-- Set tasks --
**a.** In the forum post about the machinist's cube, what material was the poster's cube made from?
**b.** Return the passage of the forum post that begins at the words "Yup, I spent" and stops after "wax off indeed.".

-- Text --

I made one of these once, although it was on a CNC mill so it was definitely "cheating" compared to doing it the traditional way. Mine is made out of Delrin, which is a sort of tough plastic used for prototyping.

What makes it so difficult — the reason it's traditionally been a test for a new machinist — is that you have to make the initial cube very, very square. If the opposite faces aren't parallel and the touching faces aren't perpendicular, then it will sit differently depending on which face is up, so when you make the cuts to free the inner cube, they won't match and it won't drop free. (Or it'll drop free but be obviously flawed.)

So to do it traditionally, at least in my understanding, involves spending a lot of time getting covered in prussian blue and filing or scraping the surfaces flat, while also being careful to keep the thickness along each axis consistent. (If you file off too much to make it flat, then you have to re-work the other faces in order to get it back into a regular cube. In other words, you have to make the X, Y, and Z thicknesses the same as well as making the faces square and flat.) It's a real challenge, and I suspect it was even more of a challenge a century ago.

Anyway, they're pretty neat, and something to keep your eye open for even if you never make one yourself. Now that you know what they are, you'll almost certainly notice them sitting around as desk ornaments (at least if you work with a technically inclined crowd of a certain age). It nearly always represents a lot more than just a paperweight.
posted by Kadin2048 at 2:46 PM on April 8, 2010 [1 favorite]


Yup, I spent my first week as an apprentice Fitter and Turner in front of a bench with all the other apprentices, with five or six grades of emory paper and a piece of metal that had to be smooth and mirror-like before it was done. Wax on, wax off indeed.

-- Data --
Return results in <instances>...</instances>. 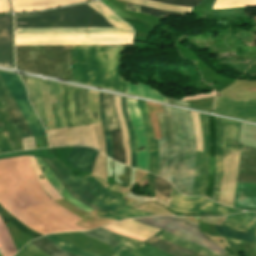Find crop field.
<instances>
[{
  "instance_id": "obj_52",
  "label": "crop field",
  "mask_w": 256,
  "mask_h": 256,
  "mask_svg": "<svg viewBox=\"0 0 256 256\" xmlns=\"http://www.w3.org/2000/svg\"><path fill=\"white\" fill-rule=\"evenodd\" d=\"M42 159H43V161L46 163V165L49 167V169L52 171V173L57 177V179L63 184V186L69 191V193H70L72 196H74L75 198H77V199L80 200L81 202H83V203H85V204H87V205L93 207L92 204H90V203L84 201V200H83L80 196H78L65 182H63V181L53 172V170L50 168V166L47 164V162L44 160V158H42ZM94 207H95V206H94ZM96 209L99 210V211H101V212H103V213H105V214L108 213V212H106V211H104V210H101V209H99V208H97V207H96Z\"/></svg>"
},
{
  "instance_id": "obj_27",
  "label": "crop field",
  "mask_w": 256,
  "mask_h": 256,
  "mask_svg": "<svg viewBox=\"0 0 256 256\" xmlns=\"http://www.w3.org/2000/svg\"><path fill=\"white\" fill-rule=\"evenodd\" d=\"M0 122H1L2 126L4 127L6 133L9 137L12 151L22 150L19 135H18L15 127L13 126L11 120L7 116L1 102H0ZM1 124H0V127H1L5 137L7 139L9 151L11 152L8 137H7L3 127L1 126Z\"/></svg>"
},
{
  "instance_id": "obj_54",
  "label": "crop field",
  "mask_w": 256,
  "mask_h": 256,
  "mask_svg": "<svg viewBox=\"0 0 256 256\" xmlns=\"http://www.w3.org/2000/svg\"><path fill=\"white\" fill-rule=\"evenodd\" d=\"M223 226L233 228V229H237V230H241V231L252 232V233H255V231H256V229H253V228H246V227H241V226L226 224V223H224Z\"/></svg>"
},
{
  "instance_id": "obj_57",
  "label": "crop field",
  "mask_w": 256,
  "mask_h": 256,
  "mask_svg": "<svg viewBox=\"0 0 256 256\" xmlns=\"http://www.w3.org/2000/svg\"><path fill=\"white\" fill-rule=\"evenodd\" d=\"M206 233L208 235H212V236H220V235H216V234H212V233H208V232H206ZM220 237H222V236H220ZM222 238H224L229 245L245 243V242H242V241H238V240H234V239H230V238H226V237H222Z\"/></svg>"
},
{
  "instance_id": "obj_8",
  "label": "crop field",
  "mask_w": 256,
  "mask_h": 256,
  "mask_svg": "<svg viewBox=\"0 0 256 256\" xmlns=\"http://www.w3.org/2000/svg\"><path fill=\"white\" fill-rule=\"evenodd\" d=\"M134 220L196 242L218 256L227 252V250L216 246L204 234H202L198 229V225L181 217H145L135 218Z\"/></svg>"
},
{
  "instance_id": "obj_44",
  "label": "crop field",
  "mask_w": 256,
  "mask_h": 256,
  "mask_svg": "<svg viewBox=\"0 0 256 256\" xmlns=\"http://www.w3.org/2000/svg\"><path fill=\"white\" fill-rule=\"evenodd\" d=\"M137 102H138V106L141 111L142 119L144 122L146 138H147V140L154 139L151 123H150L148 113H147L146 104H145V102L139 101V100H137Z\"/></svg>"
},
{
  "instance_id": "obj_11",
  "label": "crop field",
  "mask_w": 256,
  "mask_h": 256,
  "mask_svg": "<svg viewBox=\"0 0 256 256\" xmlns=\"http://www.w3.org/2000/svg\"><path fill=\"white\" fill-rule=\"evenodd\" d=\"M47 237L66 251L73 253L77 256H100L76 248L68 242L54 235H47ZM115 240H118L122 243L111 249L116 252L113 256H171L165 252H162L151 246H145L141 242L126 238L122 235H118Z\"/></svg>"
},
{
  "instance_id": "obj_3",
  "label": "crop field",
  "mask_w": 256,
  "mask_h": 256,
  "mask_svg": "<svg viewBox=\"0 0 256 256\" xmlns=\"http://www.w3.org/2000/svg\"><path fill=\"white\" fill-rule=\"evenodd\" d=\"M123 46L72 47L73 81L126 93L120 75Z\"/></svg>"
},
{
  "instance_id": "obj_42",
  "label": "crop field",
  "mask_w": 256,
  "mask_h": 256,
  "mask_svg": "<svg viewBox=\"0 0 256 256\" xmlns=\"http://www.w3.org/2000/svg\"><path fill=\"white\" fill-rule=\"evenodd\" d=\"M149 142L150 151V168L149 171L158 175V146L157 140H151Z\"/></svg>"
},
{
  "instance_id": "obj_19",
  "label": "crop field",
  "mask_w": 256,
  "mask_h": 256,
  "mask_svg": "<svg viewBox=\"0 0 256 256\" xmlns=\"http://www.w3.org/2000/svg\"><path fill=\"white\" fill-rule=\"evenodd\" d=\"M144 226L145 225H143L139 222L129 219V220L121 221V222H118V223H115V224H112L109 226H105L103 228L108 229L112 232L127 236ZM158 231H159V229L146 226V227L138 230L137 232L129 235L128 237L143 241V240L153 236Z\"/></svg>"
},
{
  "instance_id": "obj_6",
  "label": "crop field",
  "mask_w": 256,
  "mask_h": 256,
  "mask_svg": "<svg viewBox=\"0 0 256 256\" xmlns=\"http://www.w3.org/2000/svg\"><path fill=\"white\" fill-rule=\"evenodd\" d=\"M157 114L161 137L166 138L167 149L196 151V140L190 111L163 106Z\"/></svg>"
},
{
  "instance_id": "obj_24",
  "label": "crop field",
  "mask_w": 256,
  "mask_h": 256,
  "mask_svg": "<svg viewBox=\"0 0 256 256\" xmlns=\"http://www.w3.org/2000/svg\"><path fill=\"white\" fill-rule=\"evenodd\" d=\"M199 117H200V123H201V128H202L203 140H204V149H203V155H202V173H201L199 195H205L206 194L207 177H208V168H209L208 116L199 113Z\"/></svg>"
},
{
  "instance_id": "obj_59",
  "label": "crop field",
  "mask_w": 256,
  "mask_h": 256,
  "mask_svg": "<svg viewBox=\"0 0 256 256\" xmlns=\"http://www.w3.org/2000/svg\"><path fill=\"white\" fill-rule=\"evenodd\" d=\"M1 255V254H0Z\"/></svg>"
},
{
  "instance_id": "obj_4",
  "label": "crop field",
  "mask_w": 256,
  "mask_h": 256,
  "mask_svg": "<svg viewBox=\"0 0 256 256\" xmlns=\"http://www.w3.org/2000/svg\"><path fill=\"white\" fill-rule=\"evenodd\" d=\"M16 68L71 81L70 47H15Z\"/></svg>"
},
{
  "instance_id": "obj_15",
  "label": "crop field",
  "mask_w": 256,
  "mask_h": 256,
  "mask_svg": "<svg viewBox=\"0 0 256 256\" xmlns=\"http://www.w3.org/2000/svg\"><path fill=\"white\" fill-rule=\"evenodd\" d=\"M241 123L227 120L224 125L222 156L215 155L216 177L212 199L217 201L219 197L220 182L223 177L222 159L230 154L231 150H241L238 143Z\"/></svg>"
},
{
  "instance_id": "obj_25",
  "label": "crop field",
  "mask_w": 256,
  "mask_h": 256,
  "mask_svg": "<svg viewBox=\"0 0 256 256\" xmlns=\"http://www.w3.org/2000/svg\"><path fill=\"white\" fill-rule=\"evenodd\" d=\"M46 159V158H45ZM48 164L51 166V168L54 170V172L62 179L64 180L76 193H78L81 197L86 199L88 202L108 211L111 212L115 210L114 208L110 207L106 203L96 199L94 196H92L89 192H87L83 187L77 185L75 182H73L70 178L62 174L51 162L49 159H46Z\"/></svg>"
},
{
  "instance_id": "obj_40",
  "label": "crop field",
  "mask_w": 256,
  "mask_h": 256,
  "mask_svg": "<svg viewBox=\"0 0 256 256\" xmlns=\"http://www.w3.org/2000/svg\"><path fill=\"white\" fill-rule=\"evenodd\" d=\"M123 1L133 2L136 4L155 7V8H159V9L172 10V11H176V12H189L191 9L189 7H177V6L165 5V4L153 2L150 0H123Z\"/></svg>"
},
{
  "instance_id": "obj_50",
  "label": "crop field",
  "mask_w": 256,
  "mask_h": 256,
  "mask_svg": "<svg viewBox=\"0 0 256 256\" xmlns=\"http://www.w3.org/2000/svg\"><path fill=\"white\" fill-rule=\"evenodd\" d=\"M45 254L28 243L16 256H47Z\"/></svg>"
},
{
  "instance_id": "obj_39",
  "label": "crop field",
  "mask_w": 256,
  "mask_h": 256,
  "mask_svg": "<svg viewBox=\"0 0 256 256\" xmlns=\"http://www.w3.org/2000/svg\"><path fill=\"white\" fill-rule=\"evenodd\" d=\"M214 226L220 235L229 236V237L237 238V239H240V240H243L246 242L253 243L255 234L245 233V232H241V231H237V230L234 231L229 228L222 227V226H216V225H214Z\"/></svg>"
},
{
  "instance_id": "obj_29",
  "label": "crop field",
  "mask_w": 256,
  "mask_h": 256,
  "mask_svg": "<svg viewBox=\"0 0 256 256\" xmlns=\"http://www.w3.org/2000/svg\"><path fill=\"white\" fill-rule=\"evenodd\" d=\"M215 123L216 118L209 116V134H210V169H209V177H208V188L206 196L211 198L212 193V185L215 177V168H214V149H215Z\"/></svg>"
},
{
  "instance_id": "obj_33",
  "label": "crop field",
  "mask_w": 256,
  "mask_h": 256,
  "mask_svg": "<svg viewBox=\"0 0 256 256\" xmlns=\"http://www.w3.org/2000/svg\"><path fill=\"white\" fill-rule=\"evenodd\" d=\"M127 93L149 97L153 99L163 100L165 101L166 97L158 94L151 86L147 84H131L128 83Z\"/></svg>"
},
{
  "instance_id": "obj_13",
  "label": "crop field",
  "mask_w": 256,
  "mask_h": 256,
  "mask_svg": "<svg viewBox=\"0 0 256 256\" xmlns=\"http://www.w3.org/2000/svg\"><path fill=\"white\" fill-rule=\"evenodd\" d=\"M0 74L9 88L20 111L22 112L26 122L32 130L33 135L46 134L27 99L25 88L19 76L2 71H0Z\"/></svg>"
},
{
  "instance_id": "obj_14",
  "label": "crop field",
  "mask_w": 256,
  "mask_h": 256,
  "mask_svg": "<svg viewBox=\"0 0 256 256\" xmlns=\"http://www.w3.org/2000/svg\"><path fill=\"white\" fill-rule=\"evenodd\" d=\"M52 146L85 145L99 149L93 124L48 131Z\"/></svg>"
},
{
  "instance_id": "obj_22",
  "label": "crop field",
  "mask_w": 256,
  "mask_h": 256,
  "mask_svg": "<svg viewBox=\"0 0 256 256\" xmlns=\"http://www.w3.org/2000/svg\"><path fill=\"white\" fill-rule=\"evenodd\" d=\"M97 153L98 152L93 149L80 146H73L67 160L74 167L84 172H92L93 161Z\"/></svg>"
},
{
  "instance_id": "obj_23",
  "label": "crop field",
  "mask_w": 256,
  "mask_h": 256,
  "mask_svg": "<svg viewBox=\"0 0 256 256\" xmlns=\"http://www.w3.org/2000/svg\"><path fill=\"white\" fill-rule=\"evenodd\" d=\"M85 0H12L15 12L43 10L55 6L81 2Z\"/></svg>"
},
{
  "instance_id": "obj_2",
  "label": "crop field",
  "mask_w": 256,
  "mask_h": 256,
  "mask_svg": "<svg viewBox=\"0 0 256 256\" xmlns=\"http://www.w3.org/2000/svg\"><path fill=\"white\" fill-rule=\"evenodd\" d=\"M240 143L256 147V126L242 123ZM243 145L241 151H232L223 159L224 177L220 188L219 203L232 207L237 182L256 183V148ZM234 208L256 211V184L237 183Z\"/></svg>"
},
{
  "instance_id": "obj_55",
  "label": "crop field",
  "mask_w": 256,
  "mask_h": 256,
  "mask_svg": "<svg viewBox=\"0 0 256 256\" xmlns=\"http://www.w3.org/2000/svg\"><path fill=\"white\" fill-rule=\"evenodd\" d=\"M0 13H10L9 0H0Z\"/></svg>"
},
{
  "instance_id": "obj_12",
  "label": "crop field",
  "mask_w": 256,
  "mask_h": 256,
  "mask_svg": "<svg viewBox=\"0 0 256 256\" xmlns=\"http://www.w3.org/2000/svg\"><path fill=\"white\" fill-rule=\"evenodd\" d=\"M169 209L179 213L199 212L201 216H221L241 211L217 205L203 197L181 195L175 188L173 189Z\"/></svg>"
},
{
  "instance_id": "obj_58",
  "label": "crop field",
  "mask_w": 256,
  "mask_h": 256,
  "mask_svg": "<svg viewBox=\"0 0 256 256\" xmlns=\"http://www.w3.org/2000/svg\"><path fill=\"white\" fill-rule=\"evenodd\" d=\"M103 217L111 218V219H116V220L125 219V218L118 217V216H115V215H112V214H109V215H106V216H103Z\"/></svg>"
},
{
  "instance_id": "obj_48",
  "label": "crop field",
  "mask_w": 256,
  "mask_h": 256,
  "mask_svg": "<svg viewBox=\"0 0 256 256\" xmlns=\"http://www.w3.org/2000/svg\"><path fill=\"white\" fill-rule=\"evenodd\" d=\"M201 154L202 152H197V155H196V170H195L193 195H198V190H199V180H200V173H201Z\"/></svg>"
},
{
  "instance_id": "obj_49",
  "label": "crop field",
  "mask_w": 256,
  "mask_h": 256,
  "mask_svg": "<svg viewBox=\"0 0 256 256\" xmlns=\"http://www.w3.org/2000/svg\"><path fill=\"white\" fill-rule=\"evenodd\" d=\"M155 189L169 197L171 185L167 181L155 176Z\"/></svg>"
},
{
  "instance_id": "obj_53",
  "label": "crop field",
  "mask_w": 256,
  "mask_h": 256,
  "mask_svg": "<svg viewBox=\"0 0 256 256\" xmlns=\"http://www.w3.org/2000/svg\"><path fill=\"white\" fill-rule=\"evenodd\" d=\"M0 152L1 153L9 152L7 143H6V139H5L1 129H0Z\"/></svg>"
},
{
  "instance_id": "obj_34",
  "label": "crop field",
  "mask_w": 256,
  "mask_h": 256,
  "mask_svg": "<svg viewBox=\"0 0 256 256\" xmlns=\"http://www.w3.org/2000/svg\"><path fill=\"white\" fill-rule=\"evenodd\" d=\"M114 105L117 111V115H118V119L121 127L124 148L126 150V164L130 166L131 156H130V148H129V142H128V131L126 129V125H125L121 107H120V97L114 96Z\"/></svg>"
},
{
  "instance_id": "obj_37",
  "label": "crop field",
  "mask_w": 256,
  "mask_h": 256,
  "mask_svg": "<svg viewBox=\"0 0 256 256\" xmlns=\"http://www.w3.org/2000/svg\"><path fill=\"white\" fill-rule=\"evenodd\" d=\"M227 222L238 223L245 226L256 228V213L246 212L242 214L233 215L228 218ZM254 251L256 253V240L254 245Z\"/></svg>"
},
{
  "instance_id": "obj_41",
  "label": "crop field",
  "mask_w": 256,
  "mask_h": 256,
  "mask_svg": "<svg viewBox=\"0 0 256 256\" xmlns=\"http://www.w3.org/2000/svg\"><path fill=\"white\" fill-rule=\"evenodd\" d=\"M20 155H31V156L47 157V158H54L55 157L51 148H47V149H40V150H33V151H26V152L0 155V158L16 157V156H20Z\"/></svg>"
},
{
  "instance_id": "obj_26",
  "label": "crop field",
  "mask_w": 256,
  "mask_h": 256,
  "mask_svg": "<svg viewBox=\"0 0 256 256\" xmlns=\"http://www.w3.org/2000/svg\"><path fill=\"white\" fill-rule=\"evenodd\" d=\"M36 161L38 162L39 166L45 165V163L42 161L41 158H36ZM44 176L46 179L50 182V184L58 191V193L65 198L69 203L91 213L94 209L84 205L77 199L71 197L69 193L66 191V189L62 186V184L56 179V177L51 173V171L48 169V167L45 165V172Z\"/></svg>"
},
{
  "instance_id": "obj_56",
  "label": "crop field",
  "mask_w": 256,
  "mask_h": 256,
  "mask_svg": "<svg viewBox=\"0 0 256 256\" xmlns=\"http://www.w3.org/2000/svg\"><path fill=\"white\" fill-rule=\"evenodd\" d=\"M166 102L172 103V104H175V105H178V106L189 107V103H187V102H183V101H181V100L172 99V98H168V97H167Z\"/></svg>"
},
{
  "instance_id": "obj_46",
  "label": "crop field",
  "mask_w": 256,
  "mask_h": 256,
  "mask_svg": "<svg viewBox=\"0 0 256 256\" xmlns=\"http://www.w3.org/2000/svg\"><path fill=\"white\" fill-rule=\"evenodd\" d=\"M225 119L217 118L216 123V150L215 154L221 155L222 150V132Z\"/></svg>"
},
{
  "instance_id": "obj_47",
  "label": "crop field",
  "mask_w": 256,
  "mask_h": 256,
  "mask_svg": "<svg viewBox=\"0 0 256 256\" xmlns=\"http://www.w3.org/2000/svg\"><path fill=\"white\" fill-rule=\"evenodd\" d=\"M193 124L195 127V134L197 138V151H202V139L198 113L191 112Z\"/></svg>"
},
{
  "instance_id": "obj_36",
  "label": "crop field",
  "mask_w": 256,
  "mask_h": 256,
  "mask_svg": "<svg viewBox=\"0 0 256 256\" xmlns=\"http://www.w3.org/2000/svg\"><path fill=\"white\" fill-rule=\"evenodd\" d=\"M86 236H90V237H93L109 246H112L114 247L116 244L120 243V242H117L115 240H113L117 234H114L108 230H105L103 228H99V229H95V230H92V231H88V232H80Z\"/></svg>"
},
{
  "instance_id": "obj_43",
  "label": "crop field",
  "mask_w": 256,
  "mask_h": 256,
  "mask_svg": "<svg viewBox=\"0 0 256 256\" xmlns=\"http://www.w3.org/2000/svg\"><path fill=\"white\" fill-rule=\"evenodd\" d=\"M121 107L123 109L124 112V116L126 119V123L129 129V135H130V139H131V154H132V163L131 166L135 168V143H134V132H133V128L131 126V123L129 121V117H128V113H127V109H126V104H125V98L121 97Z\"/></svg>"
},
{
  "instance_id": "obj_51",
  "label": "crop field",
  "mask_w": 256,
  "mask_h": 256,
  "mask_svg": "<svg viewBox=\"0 0 256 256\" xmlns=\"http://www.w3.org/2000/svg\"><path fill=\"white\" fill-rule=\"evenodd\" d=\"M162 3H168L179 6H195L200 3L201 0H154Z\"/></svg>"
},
{
  "instance_id": "obj_30",
  "label": "crop field",
  "mask_w": 256,
  "mask_h": 256,
  "mask_svg": "<svg viewBox=\"0 0 256 256\" xmlns=\"http://www.w3.org/2000/svg\"><path fill=\"white\" fill-rule=\"evenodd\" d=\"M214 92L197 94L182 98L181 100L190 102V107L212 112ZM191 108V109H192Z\"/></svg>"
},
{
  "instance_id": "obj_38",
  "label": "crop field",
  "mask_w": 256,
  "mask_h": 256,
  "mask_svg": "<svg viewBox=\"0 0 256 256\" xmlns=\"http://www.w3.org/2000/svg\"><path fill=\"white\" fill-rule=\"evenodd\" d=\"M0 216L4 220V222L10 221L12 224H14L18 229H20L22 232L36 238L39 236H42L41 234L29 229L28 227L24 226L21 222H19L15 217H13L10 213H8L1 205H0Z\"/></svg>"
},
{
  "instance_id": "obj_32",
  "label": "crop field",
  "mask_w": 256,
  "mask_h": 256,
  "mask_svg": "<svg viewBox=\"0 0 256 256\" xmlns=\"http://www.w3.org/2000/svg\"><path fill=\"white\" fill-rule=\"evenodd\" d=\"M30 243L49 256H73L55 245L46 236L31 241Z\"/></svg>"
},
{
  "instance_id": "obj_5",
  "label": "crop field",
  "mask_w": 256,
  "mask_h": 256,
  "mask_svg": "<svg viewBox=\"0 0 256 256\" xmlns=\"http://www.w3.org/2000/svg\"><path fill=\"white\" fill-rule=\"evenodd\" d=\"M158 145L159 175L181 193L192 195L196 152L167 151L165 139L158 140Z\"/></svg>"
},
{
  "instance_id": "obj_28",
  "label": "crop field",
  "mask_w": 256,
  "mask_h": 256,
  "mask_svg": "<svg viewBox=\"0 0 256 256\" xmlns=\"http://www.w3.org/2000/svg\"><path fill=\"white\" fill-rule=\"evenodd\" d=\"M143 243H148L149 245H152L174 256H203L192 251H189L187 249L181 248L179 246H176L174 244H171L169 242H166L164 240H161L155 236Z\"/></svg>"
},
{
  "instance_id": "obj_21",
  "label": "crop field",
  "mask_w": 256,
  "mask_h": 256,
  "mask_svg": "<svg viewBox=\"0 0 256 256\" xmlns=\"http://www.w3.org/2000/svg\"><path fill=\"white\" fill-rule=\"evenodd\" d=\"M4 87H6V85H5L4 81L2 80V78L0 76V100L1 101L6 100V97L8 99L6 101H2L3 106L5 107V109L8 113V115L10 116L12 122L18 121L22 130L29 129V127L27 126L22 114L20 113L16 103L14 102V100H13V98H12V96H11V94L8 91L7 88L3 89V91L6 95V97H5V95H4V93L1 89V88H4ZM18 122H15L14 125H15V127H16L20 136L32 135L30 130L22 131Z\"/></svg>"
},
{
  "instance_id": "obj_17",
  "label": "crop field",
  "mask_w": 256,
  "mask_h": 256,
  "mask_svg": "<svg viewBox=\"0 0 256 256\" xmlns=\"http://www.w3.org/2000/svg\"><path fill=\"white\" fill-rule=\"evenodd\" d=\"M128 113L135 131L136 135V148L141 146H148L146 142V138L144 135V126L142 123V119L138 110V106L136 100L134 99H126ZM137 157V165L136 168H139L144 171H148L149 167V151L148 147L144 150H140L136 152Z\"/></svg>"
},
{
  "instance_id": "obj_31",
  "label": "crop field",
  "mask_w": 256,
  "mask_h": 256,
  "mask_svg": "<svg viewBox=\"0 0 256 256\" xmlns=\"http://www.w3.org/2000/svg\"><path fill=\"white\" fill-rule=\"evenodd\" d=\"M158 237L161 239L167 240L169 242L175 243L177 245H180L182 247L188 248L190 250H193L197 253L203 254L205 256H216L213 253H211L210 251L206 250L205 248H203L193 242L182 239L180 237H177V236L167 233L165 231Z\"/></svg>"
},
{
  "instance_id": "obj_20",
  "label": "crop field",
  "mask_w": 256,
  "mask_h": 256,
  "mask_svg": "<svg viewBox=\"0 0 256 256\" xmlns=\"http://www.w3.org/2000/svg\"><path fill=\"white\" fill-rule=\"evenodd\" d=\"M0 65L12 68L11 15L0 16Z\"/></svg>"
},
{
  "instance_id": "obj_16",
  "label": "crop field",
  "mask_w": 256,
  "mask_h": 256,
  "mask_svg": "<svg viewBox=\"0 0 256 256\" xmlns=\"http://www.w3.org/2000/svg\"><path fill=\"white\" fill-rule=\"evenodd\" d=\"M215 113L256 122V100L237 102L216 94Z\"/></svg>"
},
{
  "instance_id": "obj_10",
  "label": "crop field",
  "mask_w": 256,
  "mask_h": 256,
  "mask_svg": "<svg viewBox=\"0 0 256 256\" xmlns=\"http://www.w3.org/2000/svg\"><path fill=\"white\" fill-rule=\"evenodd\" d=\"M52 163L59 169L61 170L65 175L69 176L73 180L77 181L79 184H81L86 190H88L92 195L97 197L98 199L109 203L115 208L120 207L123 205L126 201L120 199L116 195L108 192L105 187H103L98 181H96L93 177L90 175L86 177L79 178L75 175H73L68 168L58 159H53ZM76 182V183H77ZM112 213H116L122 216H125L127 218H132V217H138V216H146V215H151L143 211H139L136 209H132L128 206L122 207L120 210H116Z\"/></svg>"
},
{
  "instance_id": "obj_1",
  "label": "crop field",
  "mask_w": 256,
  "mask_h": 256,
  "mask_svg": "<svg viewBox=\"0 0 256 256\" xmlns=\"http://www.w3.org/2000/svg\"><path fill=\"white\" fill-rule=\"evenodd\" d=\"M118 27L85 3L15 15V29ZM131 28L15 30V35L132 33ZM131 34L16 36L17 45L127 44Z\"/></svg>"
},
{
  "instance_id": "obj_9",
  "label": "crop field",
  "mask_w": 256,
  "mask_h": 256,
  "mask_svg": "<svg viewBox=\"0 0 256 256\" xmlns=\"http://www.w3.org/2000/svg\"><path fill=\"white\" fill-rule=\"evenodd\" d=\"M61 117L66 127L93 123L88 114V90L61 84Z\"/></svg>"
},
{
  "instance_id": "obj_35",
  "label": "crop field",
  "mask_w": 256,
  "mask_h": 256,
  "mask_svg": "<svg viewBox=\"0 0 256 256\" xmlns=\"http://www.w3.org/2000/svg\"><path fill=\"white\" fill-rule=\"evenodd\" d=\"M99 107H100L101 125L103 129L104 137H105L106 153H107V156L112 158L111 138L109 133L107 117H106L105 109L103 106V93L101 92H99Z\"/></svg>"
},
{
  "instance_id": "obj_7",
  "label": "crop field",
  "mask_w": 256,
  "mask_h": 256,
  "mask_svg": "<svg viewBox=\"0 0 256 256\" xmlns=\"http://www.w3.org/2000/svg\"><path fill=\"white\" fill-rule=\"evenodd\" d=\"M29 96L47 130L65 127L60 117V84L27 78Z\"/></svg>"
},
{
  "instance_id": "obj_45",
  "label": "crop field",
  "mask_w": 256,
  "mask_h": 256,
  "mask_svg": "<svg viewBox=\"0 0 256 256\" xmlns=\"http://www.w3.org/2000/svg\"><path fill=\"white\" fill-rule=\"evenodd\" d=\"M137 12L158 16V17H166L167 15H185V13L169 12L165 10H157L154 8L143 7V6H138Z\"/></svg>"
},
{
  "instance_id": "obj_18",
  "label": "crop field",
  "mask_w": 256,
  "mask_h": 256,
  "mask_svg": "<svg viewBox=\"0 0 256 256\" xmlns=\"http://www.w3.org/2000/svg\"><path fill=\"white\" fill-rule=\"evenodd\" d=\"M104 104L110 129H120L116 112L113 106V96L104 93ZM113 142V159L125 164V155L121 143L120 130H111Z\"/></svg>"
}]
</instances>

-- Responses per task --
**a.** Delrin, a tough plastic used for prototyping.

**b.**
Yup, I spent my first week as an apprentice Fitter and Turner in front of a bench with all the other apprentices, with five or six grades of emory paper and a piece of metal that had to be smooth and mirror-like before it was done. Wax on, wax off indeed.